Luciano Battisti

“Sono nato a settembre del 1944.
Pesaro era distrutta e occorreva darsi da fare per sbarcare il lunario. Abitavamo in Via delle Stalle (oggi Via Niccolò Pellipario), in un caseggiato che dividevamo con i parenti di mio padre. Si viveva con grande dignità e spirito di collaborazione reciproca.
Al piano terra mio padre riparava le sue moto. Nell’aria c’era il profumo dell’olio di ricino bruciato che si usa per lubrificare i motori.
Mio padre mi metteva a sedere sul serbatoio e mi faceva fare il giro attorno a casa, allora nessuno faceva caso al rumore.
Da piccolo alle 2 del pomeriggio aspettavo che Rosati, il macellaio nostro vicino di casa, accendesse la sua moto, una Parilla 250 monoalbero, per andare al Motoclub. Aveva lo scarico a megafono tipo quello della Norton e il suo rumore per me era musica.
I bambini sono come carta assorbente: vivevo e sognavo a occhi aperti, mi immedesimavo in mio padre e volevo diventare come lui.
Dopo questa premessa sui miei ricordi, voglio raccontare la storia di una vita vissuta con grande passione e amore per tutto quello che la vita stessa mi ha riservato, nel bene e nel male.
Si dice che il destino sia segnato. Io, invece, direi che sia tracciato: noi possiamo seguire queste tracce e creare così i presupposti per vivere.
Il “motore” di tutto questo, a mio avviso, sono i sogni.
Quante volte abbiamo sentito dire “Ho coronato il sogno di quando ero bambino”? Quando si è bambini si ha il diritto di sognare a occhi aperti. Se poi la vita ti porterà verso altri obiettivi, inconsciamente ti ritroverai ad andare nella direzione di quando sognavi. Sicuramente non sarà un percorso così automatico, ma le circostanze ti porteranno a sfiorare certe situazioni sognate.
Quante volte di notte, a causa dei problemi di tutti i giorni, non si riesce a dormire? La ricetta per risolvere tutto questo è sognare, rivolgere il pensiero alle cose che ami e che hai sognato da ragazzo.
Si deve continuare a sognare, sempre: i sogni che si avverano sono le cose belle della vita.
Una cosa che non mi è mai mancata, nemmeno nei tanti momenti bui, è la fede. Ti aiuta molto a reagire, a sentire l’affetto di chi ti sta accanto e a credere nei valori della vita con dignità e rispetto verso sé stessi e gli altri.

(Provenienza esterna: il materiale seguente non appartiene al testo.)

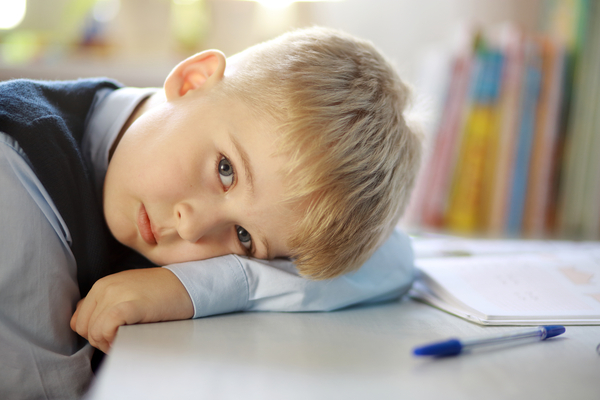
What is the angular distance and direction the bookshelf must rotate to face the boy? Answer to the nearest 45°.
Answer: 0° — it already faces them

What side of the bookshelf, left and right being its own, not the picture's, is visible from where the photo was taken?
front

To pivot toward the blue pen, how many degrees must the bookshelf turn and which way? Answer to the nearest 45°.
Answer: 0° — it already faces it

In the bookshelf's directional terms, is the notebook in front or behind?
in front
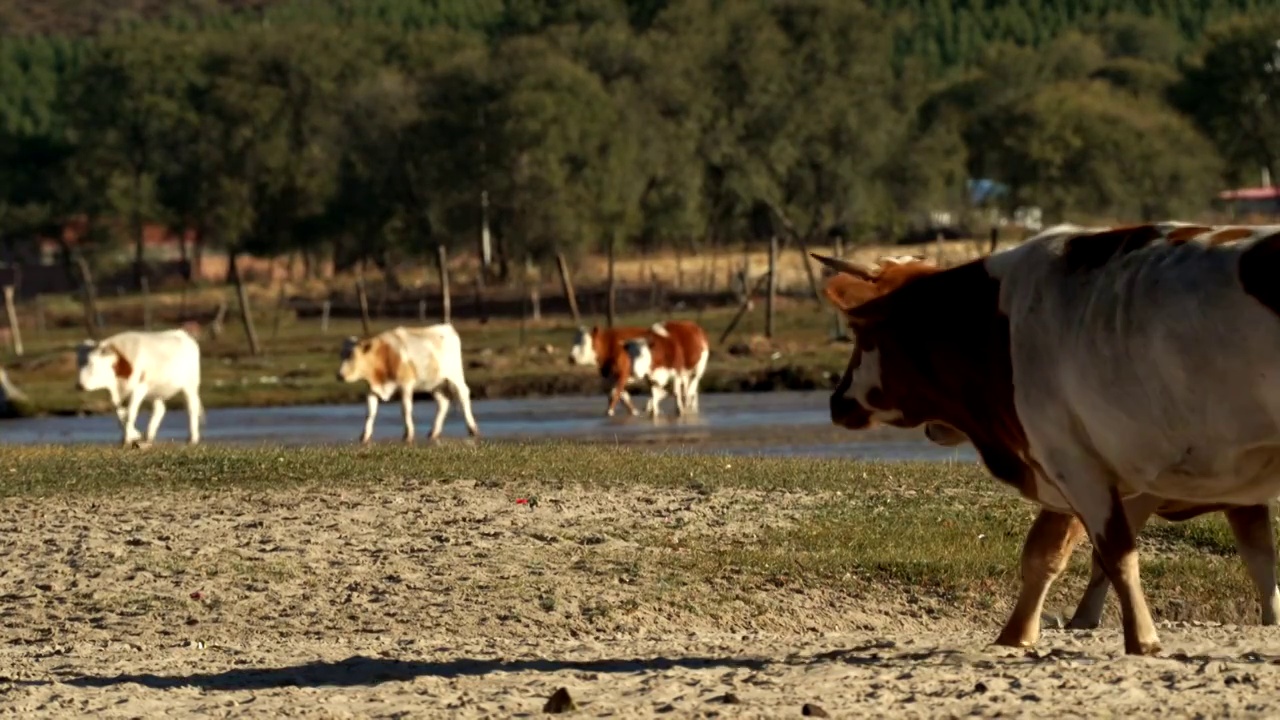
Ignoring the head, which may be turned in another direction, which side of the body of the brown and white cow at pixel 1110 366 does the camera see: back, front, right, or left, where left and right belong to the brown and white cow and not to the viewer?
left

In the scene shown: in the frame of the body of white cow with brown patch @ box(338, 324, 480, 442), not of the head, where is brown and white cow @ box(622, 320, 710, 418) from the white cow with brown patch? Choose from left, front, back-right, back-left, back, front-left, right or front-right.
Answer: back-right

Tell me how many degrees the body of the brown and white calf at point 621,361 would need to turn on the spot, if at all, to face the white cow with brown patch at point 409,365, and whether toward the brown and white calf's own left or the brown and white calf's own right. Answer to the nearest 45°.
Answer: approximately 45° to the brown and white calf's own left

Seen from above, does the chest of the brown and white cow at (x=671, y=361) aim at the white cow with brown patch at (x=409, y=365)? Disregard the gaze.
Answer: yes

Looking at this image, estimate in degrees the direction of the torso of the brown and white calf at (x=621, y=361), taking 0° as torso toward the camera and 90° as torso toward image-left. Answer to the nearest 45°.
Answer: approximately 90°

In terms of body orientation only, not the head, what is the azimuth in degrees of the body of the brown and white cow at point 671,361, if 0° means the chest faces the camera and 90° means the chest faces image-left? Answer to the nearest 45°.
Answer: approximately 45°

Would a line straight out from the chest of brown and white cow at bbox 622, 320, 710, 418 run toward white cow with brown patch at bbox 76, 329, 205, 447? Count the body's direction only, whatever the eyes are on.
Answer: yes

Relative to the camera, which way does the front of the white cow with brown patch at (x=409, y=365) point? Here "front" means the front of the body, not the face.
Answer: to the viewer's left

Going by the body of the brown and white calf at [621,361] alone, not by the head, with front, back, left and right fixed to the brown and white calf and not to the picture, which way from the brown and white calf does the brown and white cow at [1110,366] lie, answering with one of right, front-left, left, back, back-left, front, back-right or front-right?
left
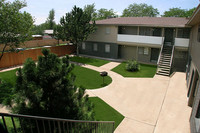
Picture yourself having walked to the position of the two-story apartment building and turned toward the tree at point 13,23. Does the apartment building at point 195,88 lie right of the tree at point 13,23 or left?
left

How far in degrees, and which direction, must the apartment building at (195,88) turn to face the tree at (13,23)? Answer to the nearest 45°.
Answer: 0° — it already faces it

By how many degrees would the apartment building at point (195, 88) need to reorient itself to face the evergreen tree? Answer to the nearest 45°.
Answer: approximately 45° to its left

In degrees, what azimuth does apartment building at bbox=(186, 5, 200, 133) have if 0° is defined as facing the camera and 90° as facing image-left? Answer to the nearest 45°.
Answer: approximately 90°

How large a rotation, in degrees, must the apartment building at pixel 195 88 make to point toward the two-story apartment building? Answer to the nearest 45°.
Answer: approximately 45° to its right
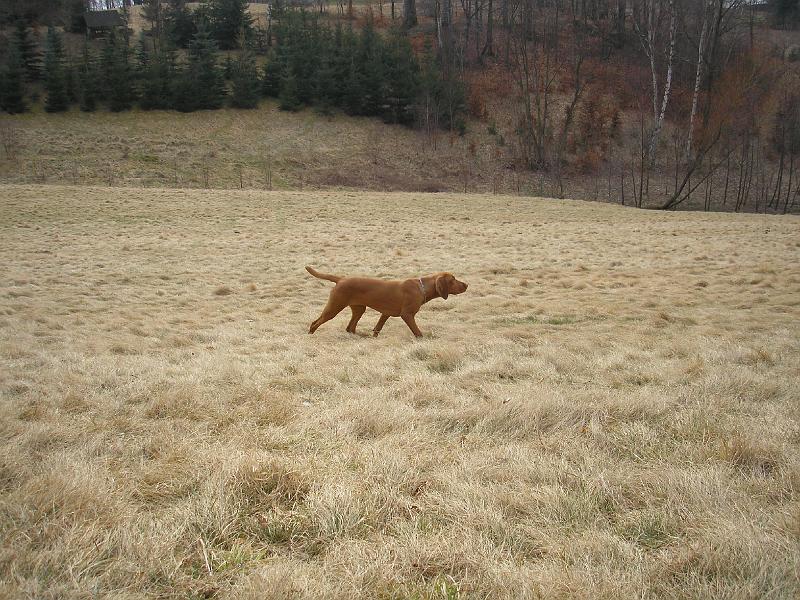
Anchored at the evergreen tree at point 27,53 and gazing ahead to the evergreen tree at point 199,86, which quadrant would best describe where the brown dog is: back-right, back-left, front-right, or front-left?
front-right

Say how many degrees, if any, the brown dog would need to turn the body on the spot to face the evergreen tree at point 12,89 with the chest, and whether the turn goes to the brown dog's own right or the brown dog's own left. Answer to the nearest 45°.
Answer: approximately 135° to the brown dog's own left

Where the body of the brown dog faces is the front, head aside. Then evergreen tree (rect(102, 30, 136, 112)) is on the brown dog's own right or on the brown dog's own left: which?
on the brown dog's own left

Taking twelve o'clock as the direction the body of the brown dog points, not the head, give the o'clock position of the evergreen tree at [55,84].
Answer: The evergreen tree is roughly at 8 o'clock from the brown dog.

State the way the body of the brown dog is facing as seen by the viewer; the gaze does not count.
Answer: to the viewer's right

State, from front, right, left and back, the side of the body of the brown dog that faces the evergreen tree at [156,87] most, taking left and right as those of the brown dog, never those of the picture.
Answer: left

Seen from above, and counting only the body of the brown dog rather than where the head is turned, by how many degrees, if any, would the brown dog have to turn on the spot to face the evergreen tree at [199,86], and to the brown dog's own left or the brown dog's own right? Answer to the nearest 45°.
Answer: approximately 90° to the brown dog's own left

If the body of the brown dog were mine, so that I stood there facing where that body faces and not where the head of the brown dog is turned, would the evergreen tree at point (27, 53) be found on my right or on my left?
on my left
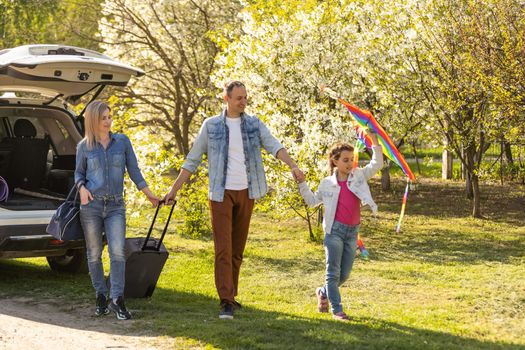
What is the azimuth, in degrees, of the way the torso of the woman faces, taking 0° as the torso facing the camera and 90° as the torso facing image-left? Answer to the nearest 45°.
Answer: approximately 0°

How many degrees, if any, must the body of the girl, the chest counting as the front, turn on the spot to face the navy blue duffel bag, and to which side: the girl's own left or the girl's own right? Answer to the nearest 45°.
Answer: approximately 135° to the girl's own right

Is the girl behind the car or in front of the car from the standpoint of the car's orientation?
behind

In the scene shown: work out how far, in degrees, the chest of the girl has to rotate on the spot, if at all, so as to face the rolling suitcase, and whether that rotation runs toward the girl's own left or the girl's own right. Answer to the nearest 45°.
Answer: approximately 135° to the girl's own right

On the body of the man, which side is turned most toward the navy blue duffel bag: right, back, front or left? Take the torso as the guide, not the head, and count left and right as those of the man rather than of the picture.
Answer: right

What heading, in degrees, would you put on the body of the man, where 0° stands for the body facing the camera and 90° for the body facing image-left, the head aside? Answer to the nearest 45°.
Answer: approximately 0°

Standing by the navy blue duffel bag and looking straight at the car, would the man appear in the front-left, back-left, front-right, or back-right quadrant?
back-right

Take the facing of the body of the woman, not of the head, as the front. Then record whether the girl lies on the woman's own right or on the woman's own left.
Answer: on the woman's own left

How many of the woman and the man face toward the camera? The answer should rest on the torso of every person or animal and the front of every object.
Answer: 2

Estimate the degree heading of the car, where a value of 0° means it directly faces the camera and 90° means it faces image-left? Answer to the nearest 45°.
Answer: approximately 135°

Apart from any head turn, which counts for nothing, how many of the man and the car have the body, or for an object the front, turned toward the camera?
1
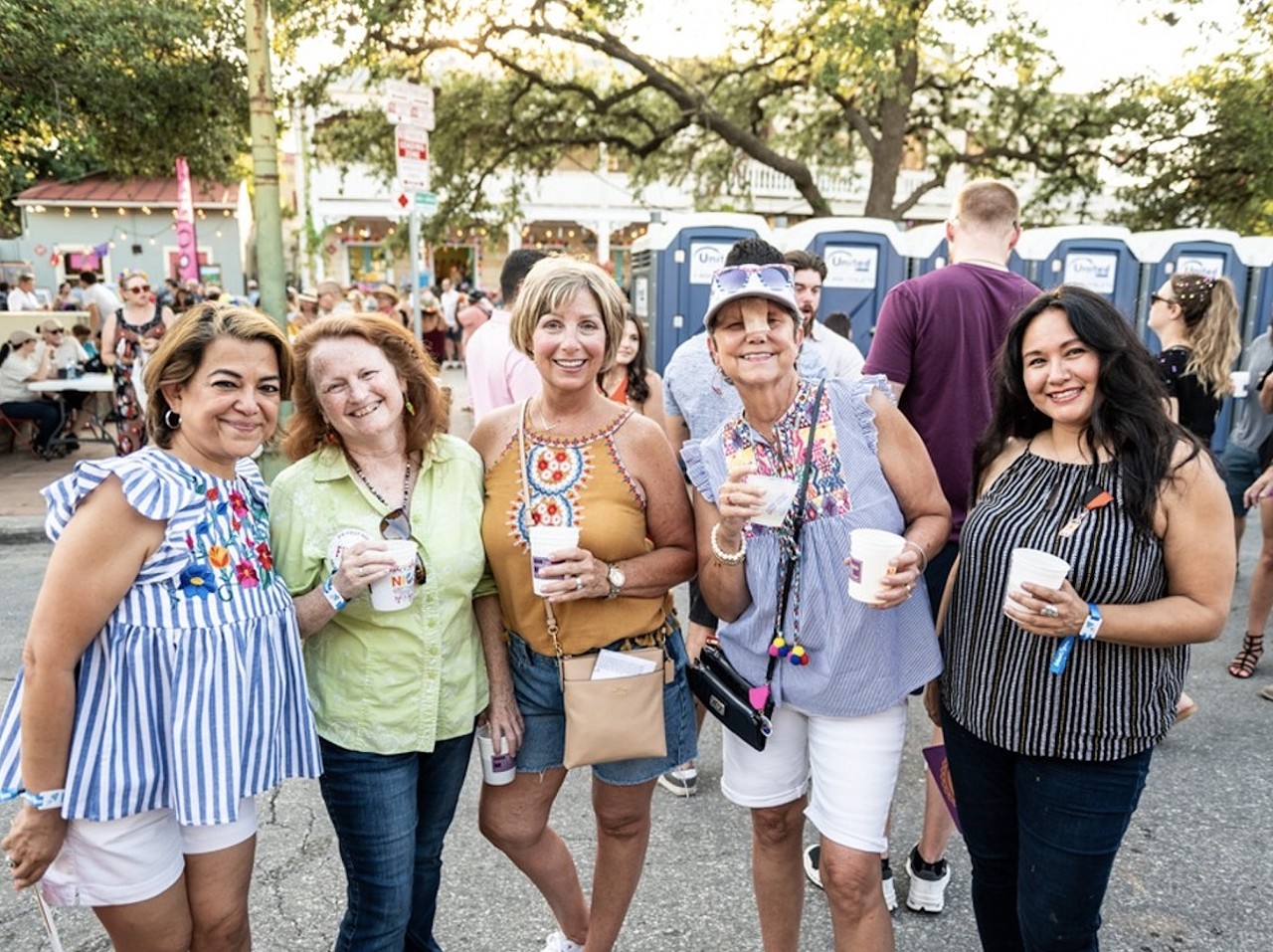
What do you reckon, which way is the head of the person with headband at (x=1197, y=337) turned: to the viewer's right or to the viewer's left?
to the viewer's left

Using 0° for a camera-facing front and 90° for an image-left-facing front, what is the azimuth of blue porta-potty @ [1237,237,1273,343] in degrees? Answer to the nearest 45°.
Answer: approximately 315°

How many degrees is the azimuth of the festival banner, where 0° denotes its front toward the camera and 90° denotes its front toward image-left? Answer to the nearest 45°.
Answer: approximately 0°

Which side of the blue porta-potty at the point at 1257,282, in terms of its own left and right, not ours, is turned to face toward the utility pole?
right

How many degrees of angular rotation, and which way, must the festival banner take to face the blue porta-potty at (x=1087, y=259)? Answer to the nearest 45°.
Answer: approximately 45° to its left

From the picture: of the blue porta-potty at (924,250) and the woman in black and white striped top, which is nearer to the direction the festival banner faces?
the woman in black and white striped top

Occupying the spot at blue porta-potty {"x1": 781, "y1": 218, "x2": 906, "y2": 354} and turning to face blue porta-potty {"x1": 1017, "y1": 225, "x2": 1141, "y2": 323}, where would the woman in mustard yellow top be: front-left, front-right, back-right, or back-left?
back-right

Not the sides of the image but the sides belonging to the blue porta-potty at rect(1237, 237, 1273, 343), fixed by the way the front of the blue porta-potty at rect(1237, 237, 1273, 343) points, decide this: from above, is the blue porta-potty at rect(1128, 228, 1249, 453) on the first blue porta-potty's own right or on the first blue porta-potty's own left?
on the first blue porta-potty's own right
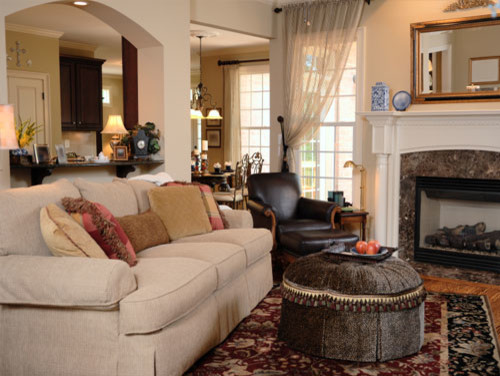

La mia collezione di moto è la risultante di una vita vissuta a tutto gas, anch’essa parte dei sogni fatti da ragazzo. Per me è una preziosa raccolta che non si basa sul valore estrinseco, ma soprattutto sul valore emozionale.
Ho cercato di ricostruire la testimonianza di quando mio padre bersagliere, istruttore, motociclista e meccanico, alla fine della seconda guerra mondiale cominciò a correre in moto.
Fin da bambino ho respirato quest’aria e, anche se mio padre mi consentiva di guidare la moto solo come premio, come tutti i genitori, riteneva che per me fosse troppo pericoloso andare in moto. Per questo, nonostante lui stesso fosse stato un pilota, non firmò mai la mia licenza.
Questo, però, non mi ha impedito di realizzare il sogno di correre. Non è stato facile. Ho iniziato un po’ tardi, a 22 anni, appena sono diventato maggiorenne”.


Carlo Massari, disegnatore di grande talento e uomo di cultura a tutto tondo, ha voluto regalarmi un’immagine della mia vita: idealmente io e mio padre Walter che gareggiamo insieme, sullo sfondo la fabbrica della Radiant e della Benellli, che rappresentano Pesaro. Un sogno non realizzabile in questa vita, ma che anticipa quanto sarà possibile realizzare nell’altra”*.